Monteventoso esperó milenios por su nombre. Puede asegurarse que sin sucumbir al mal tiempo. Tal vez por eso siempre fue consciente de su identidad. Para el bautizo no precisó más que paciencia: algún día, alguien con sentido común llamaría a las cosas por su nombre. La toponimia y la semántica vendrían todavía más tarde para explicarlo. Erigir un semáforo meteorológico en el picacho refrescado por los aires marinos no dejó de ser un accidente humano. Hoy, además, es un símbolo a punto de enriquecer el metalenguaje de los agravios y despropósitos. Porque si bien la obra de fábrica que armó la Marina no es, con mucho, la pieza más valiosa de las conveniadas por el Ayuntamiento con el Gobierno para registrar como suyos -del municipio- un lote de bienes inmuebles, sí parece haberse convertido metonímicamente en la representación alegórica de todos ellos.

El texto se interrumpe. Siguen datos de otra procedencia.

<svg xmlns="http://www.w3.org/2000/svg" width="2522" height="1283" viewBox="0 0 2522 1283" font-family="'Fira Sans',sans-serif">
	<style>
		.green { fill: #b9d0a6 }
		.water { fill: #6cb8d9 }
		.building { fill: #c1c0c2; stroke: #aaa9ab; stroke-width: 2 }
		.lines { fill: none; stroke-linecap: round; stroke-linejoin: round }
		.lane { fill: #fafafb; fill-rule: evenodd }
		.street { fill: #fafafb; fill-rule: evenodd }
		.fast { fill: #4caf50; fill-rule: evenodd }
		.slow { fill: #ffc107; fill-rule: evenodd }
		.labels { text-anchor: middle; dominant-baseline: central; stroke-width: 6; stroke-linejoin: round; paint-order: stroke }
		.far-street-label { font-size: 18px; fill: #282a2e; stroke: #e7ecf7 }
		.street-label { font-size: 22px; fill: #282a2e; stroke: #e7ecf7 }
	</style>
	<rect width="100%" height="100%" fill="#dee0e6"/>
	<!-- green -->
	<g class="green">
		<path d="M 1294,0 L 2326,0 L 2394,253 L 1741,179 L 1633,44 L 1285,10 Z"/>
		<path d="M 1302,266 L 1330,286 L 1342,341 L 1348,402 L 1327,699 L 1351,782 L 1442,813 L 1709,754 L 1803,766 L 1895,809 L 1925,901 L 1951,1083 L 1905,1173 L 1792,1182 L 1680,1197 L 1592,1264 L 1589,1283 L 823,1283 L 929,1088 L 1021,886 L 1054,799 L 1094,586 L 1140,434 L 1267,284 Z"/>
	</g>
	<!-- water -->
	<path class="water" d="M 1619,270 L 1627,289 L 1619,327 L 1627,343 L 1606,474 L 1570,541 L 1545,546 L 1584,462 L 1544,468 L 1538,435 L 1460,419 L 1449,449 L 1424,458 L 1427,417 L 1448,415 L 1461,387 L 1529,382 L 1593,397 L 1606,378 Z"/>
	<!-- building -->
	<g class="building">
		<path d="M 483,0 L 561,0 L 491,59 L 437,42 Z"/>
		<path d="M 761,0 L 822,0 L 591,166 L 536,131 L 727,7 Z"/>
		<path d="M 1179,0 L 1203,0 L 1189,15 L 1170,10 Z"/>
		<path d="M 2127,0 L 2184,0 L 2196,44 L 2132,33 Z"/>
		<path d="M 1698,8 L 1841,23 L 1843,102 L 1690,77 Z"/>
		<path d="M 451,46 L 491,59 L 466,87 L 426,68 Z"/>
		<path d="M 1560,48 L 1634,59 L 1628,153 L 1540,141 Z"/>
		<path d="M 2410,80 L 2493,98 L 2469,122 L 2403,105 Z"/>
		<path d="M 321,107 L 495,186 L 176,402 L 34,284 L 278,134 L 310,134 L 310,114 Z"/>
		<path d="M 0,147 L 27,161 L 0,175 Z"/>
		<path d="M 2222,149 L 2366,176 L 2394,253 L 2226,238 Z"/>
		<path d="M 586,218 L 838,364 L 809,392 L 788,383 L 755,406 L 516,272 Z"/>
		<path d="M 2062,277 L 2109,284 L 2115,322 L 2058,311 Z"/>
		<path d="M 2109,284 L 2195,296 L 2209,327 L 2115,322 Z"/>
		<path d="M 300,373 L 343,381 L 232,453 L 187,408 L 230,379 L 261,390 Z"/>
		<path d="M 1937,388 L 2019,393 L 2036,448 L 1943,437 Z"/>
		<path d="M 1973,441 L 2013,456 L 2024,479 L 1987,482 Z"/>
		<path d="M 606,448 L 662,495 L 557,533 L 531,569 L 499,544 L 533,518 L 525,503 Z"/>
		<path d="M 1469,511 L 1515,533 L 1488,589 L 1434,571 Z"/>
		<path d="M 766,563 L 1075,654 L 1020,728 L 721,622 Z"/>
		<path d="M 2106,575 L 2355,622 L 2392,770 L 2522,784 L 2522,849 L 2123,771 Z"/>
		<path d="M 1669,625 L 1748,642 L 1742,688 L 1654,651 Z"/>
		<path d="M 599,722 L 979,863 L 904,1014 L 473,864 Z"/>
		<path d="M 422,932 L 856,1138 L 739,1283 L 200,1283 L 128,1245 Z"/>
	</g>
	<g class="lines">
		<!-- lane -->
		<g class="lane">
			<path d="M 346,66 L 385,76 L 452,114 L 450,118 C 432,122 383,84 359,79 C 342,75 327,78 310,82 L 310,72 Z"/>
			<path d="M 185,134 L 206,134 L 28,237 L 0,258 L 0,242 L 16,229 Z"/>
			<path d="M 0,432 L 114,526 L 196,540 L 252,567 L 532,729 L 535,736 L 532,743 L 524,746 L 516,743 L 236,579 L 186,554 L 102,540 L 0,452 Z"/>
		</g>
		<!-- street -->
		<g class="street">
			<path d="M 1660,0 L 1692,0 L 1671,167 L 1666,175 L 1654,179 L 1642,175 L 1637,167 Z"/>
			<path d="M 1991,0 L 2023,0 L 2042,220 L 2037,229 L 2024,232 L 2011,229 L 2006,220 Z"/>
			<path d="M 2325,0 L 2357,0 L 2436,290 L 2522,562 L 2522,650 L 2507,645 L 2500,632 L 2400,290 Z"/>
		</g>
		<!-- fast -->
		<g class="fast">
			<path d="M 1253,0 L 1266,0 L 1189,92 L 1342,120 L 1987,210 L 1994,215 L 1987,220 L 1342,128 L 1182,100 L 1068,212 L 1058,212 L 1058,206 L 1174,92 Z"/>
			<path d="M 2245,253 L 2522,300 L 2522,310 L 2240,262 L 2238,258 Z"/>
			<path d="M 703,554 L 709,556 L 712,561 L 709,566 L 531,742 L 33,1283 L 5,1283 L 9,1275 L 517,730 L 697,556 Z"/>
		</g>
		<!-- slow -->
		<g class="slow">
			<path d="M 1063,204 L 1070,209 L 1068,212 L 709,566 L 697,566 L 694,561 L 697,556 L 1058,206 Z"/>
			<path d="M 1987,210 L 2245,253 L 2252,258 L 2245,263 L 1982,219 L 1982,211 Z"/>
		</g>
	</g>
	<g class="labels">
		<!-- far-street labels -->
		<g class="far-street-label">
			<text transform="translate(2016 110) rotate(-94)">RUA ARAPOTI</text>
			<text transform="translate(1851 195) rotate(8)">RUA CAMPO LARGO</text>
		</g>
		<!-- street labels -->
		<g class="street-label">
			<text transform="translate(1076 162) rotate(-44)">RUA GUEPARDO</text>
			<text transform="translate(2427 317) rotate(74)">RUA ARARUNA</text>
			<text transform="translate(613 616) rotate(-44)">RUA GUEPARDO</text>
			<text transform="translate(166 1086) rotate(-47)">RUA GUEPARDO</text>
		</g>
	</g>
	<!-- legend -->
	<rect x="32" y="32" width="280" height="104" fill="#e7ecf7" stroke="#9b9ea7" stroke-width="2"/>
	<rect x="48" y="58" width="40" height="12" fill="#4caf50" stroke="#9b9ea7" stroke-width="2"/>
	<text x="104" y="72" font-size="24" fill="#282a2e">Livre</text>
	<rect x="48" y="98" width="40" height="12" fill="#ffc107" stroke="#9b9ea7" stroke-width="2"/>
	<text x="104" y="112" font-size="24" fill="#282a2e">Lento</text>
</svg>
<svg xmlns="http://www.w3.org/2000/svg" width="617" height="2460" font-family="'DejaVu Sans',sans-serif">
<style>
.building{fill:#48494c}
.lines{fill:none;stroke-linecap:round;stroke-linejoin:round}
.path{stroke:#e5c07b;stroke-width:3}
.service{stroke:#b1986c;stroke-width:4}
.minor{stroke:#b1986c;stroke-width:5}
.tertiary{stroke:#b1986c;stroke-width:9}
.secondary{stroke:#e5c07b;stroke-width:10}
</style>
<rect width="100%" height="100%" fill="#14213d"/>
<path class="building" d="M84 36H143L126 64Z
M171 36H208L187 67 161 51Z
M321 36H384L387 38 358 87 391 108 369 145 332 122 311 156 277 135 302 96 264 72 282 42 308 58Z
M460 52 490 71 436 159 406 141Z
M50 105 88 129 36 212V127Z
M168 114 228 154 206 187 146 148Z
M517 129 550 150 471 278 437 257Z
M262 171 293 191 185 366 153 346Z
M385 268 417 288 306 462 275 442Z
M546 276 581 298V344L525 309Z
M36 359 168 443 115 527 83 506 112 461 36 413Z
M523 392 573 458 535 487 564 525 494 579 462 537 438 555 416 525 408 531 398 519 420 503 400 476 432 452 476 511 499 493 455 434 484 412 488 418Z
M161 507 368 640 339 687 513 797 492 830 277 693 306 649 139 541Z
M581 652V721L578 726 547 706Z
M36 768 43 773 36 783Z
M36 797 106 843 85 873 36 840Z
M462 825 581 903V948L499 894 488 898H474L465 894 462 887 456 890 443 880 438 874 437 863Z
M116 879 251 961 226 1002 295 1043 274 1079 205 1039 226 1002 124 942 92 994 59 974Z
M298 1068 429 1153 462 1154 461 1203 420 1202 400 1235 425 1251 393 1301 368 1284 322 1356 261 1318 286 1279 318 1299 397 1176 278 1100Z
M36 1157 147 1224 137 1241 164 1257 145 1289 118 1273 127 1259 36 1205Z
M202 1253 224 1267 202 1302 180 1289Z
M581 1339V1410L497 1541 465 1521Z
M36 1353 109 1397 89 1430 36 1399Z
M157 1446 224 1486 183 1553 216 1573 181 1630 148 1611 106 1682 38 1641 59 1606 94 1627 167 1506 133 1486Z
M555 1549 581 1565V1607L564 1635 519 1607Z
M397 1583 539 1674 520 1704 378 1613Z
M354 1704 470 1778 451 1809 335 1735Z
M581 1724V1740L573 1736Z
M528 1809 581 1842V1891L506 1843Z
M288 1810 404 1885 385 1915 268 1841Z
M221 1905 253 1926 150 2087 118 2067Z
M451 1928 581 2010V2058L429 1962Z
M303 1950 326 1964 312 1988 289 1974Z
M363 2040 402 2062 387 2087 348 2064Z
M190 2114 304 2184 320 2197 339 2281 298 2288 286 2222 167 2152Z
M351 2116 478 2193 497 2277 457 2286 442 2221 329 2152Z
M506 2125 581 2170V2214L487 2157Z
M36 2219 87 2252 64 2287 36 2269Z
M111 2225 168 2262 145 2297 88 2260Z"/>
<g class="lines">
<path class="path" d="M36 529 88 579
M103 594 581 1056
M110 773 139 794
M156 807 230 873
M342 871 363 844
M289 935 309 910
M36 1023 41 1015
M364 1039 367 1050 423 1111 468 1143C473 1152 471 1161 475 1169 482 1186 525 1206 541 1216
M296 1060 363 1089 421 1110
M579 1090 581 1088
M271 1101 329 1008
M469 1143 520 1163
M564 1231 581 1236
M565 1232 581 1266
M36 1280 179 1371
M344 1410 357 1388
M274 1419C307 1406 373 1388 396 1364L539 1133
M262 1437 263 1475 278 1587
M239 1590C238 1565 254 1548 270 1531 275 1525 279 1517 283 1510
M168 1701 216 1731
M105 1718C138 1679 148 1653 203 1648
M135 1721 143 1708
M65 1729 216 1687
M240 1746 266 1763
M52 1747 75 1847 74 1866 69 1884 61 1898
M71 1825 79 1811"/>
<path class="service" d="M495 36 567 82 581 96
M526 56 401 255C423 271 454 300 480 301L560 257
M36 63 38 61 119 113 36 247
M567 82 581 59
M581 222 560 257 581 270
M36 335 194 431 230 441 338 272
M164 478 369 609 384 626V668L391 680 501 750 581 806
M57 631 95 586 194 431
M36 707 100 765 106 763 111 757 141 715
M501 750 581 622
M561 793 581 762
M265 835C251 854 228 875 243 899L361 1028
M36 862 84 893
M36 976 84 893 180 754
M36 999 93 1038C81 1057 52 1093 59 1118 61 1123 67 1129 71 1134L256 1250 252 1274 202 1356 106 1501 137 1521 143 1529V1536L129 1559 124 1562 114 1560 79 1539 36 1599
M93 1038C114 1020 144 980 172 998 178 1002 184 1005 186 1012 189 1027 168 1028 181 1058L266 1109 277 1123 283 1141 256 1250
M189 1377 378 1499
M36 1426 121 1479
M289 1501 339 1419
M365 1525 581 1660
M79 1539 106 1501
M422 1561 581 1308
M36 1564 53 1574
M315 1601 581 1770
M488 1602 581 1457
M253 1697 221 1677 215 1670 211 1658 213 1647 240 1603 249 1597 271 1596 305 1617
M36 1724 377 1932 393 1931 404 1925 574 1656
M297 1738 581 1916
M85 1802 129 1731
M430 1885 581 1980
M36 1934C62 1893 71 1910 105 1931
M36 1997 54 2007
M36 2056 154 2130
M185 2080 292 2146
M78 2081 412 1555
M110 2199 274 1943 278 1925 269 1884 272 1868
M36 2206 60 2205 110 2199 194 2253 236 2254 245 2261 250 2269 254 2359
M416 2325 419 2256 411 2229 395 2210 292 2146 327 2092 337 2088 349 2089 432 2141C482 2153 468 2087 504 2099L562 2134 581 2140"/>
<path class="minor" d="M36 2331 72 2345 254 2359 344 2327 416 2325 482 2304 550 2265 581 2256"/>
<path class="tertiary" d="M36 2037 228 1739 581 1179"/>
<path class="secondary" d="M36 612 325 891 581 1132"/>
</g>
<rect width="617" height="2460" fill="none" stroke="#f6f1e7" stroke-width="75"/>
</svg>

Reúne buena parte de los elementos que caracterizan la relación de Ferrol con el Estado, entendido ésta en la inteligencia de Madrid, valga una nueva representación. El Ejecutivo de Rajoy -es su primer ministro, o no- desdeña la desesperación de una ciudad genuinamente parida por el Estado, para cobrar sus buenos doblones por pasar unas propiedades públicas a la propia Administración, local en este caso. Y además lo hace tras haber esperado con imperturbable paciencia que esas fincas hayan sido arrasadas por la barbarie y la incuria. Si de lenguaje simbólico hablamos, ya podemos esperar sentados por otras soluciones, como la de Navantia. Otra lección de historia en carne viva.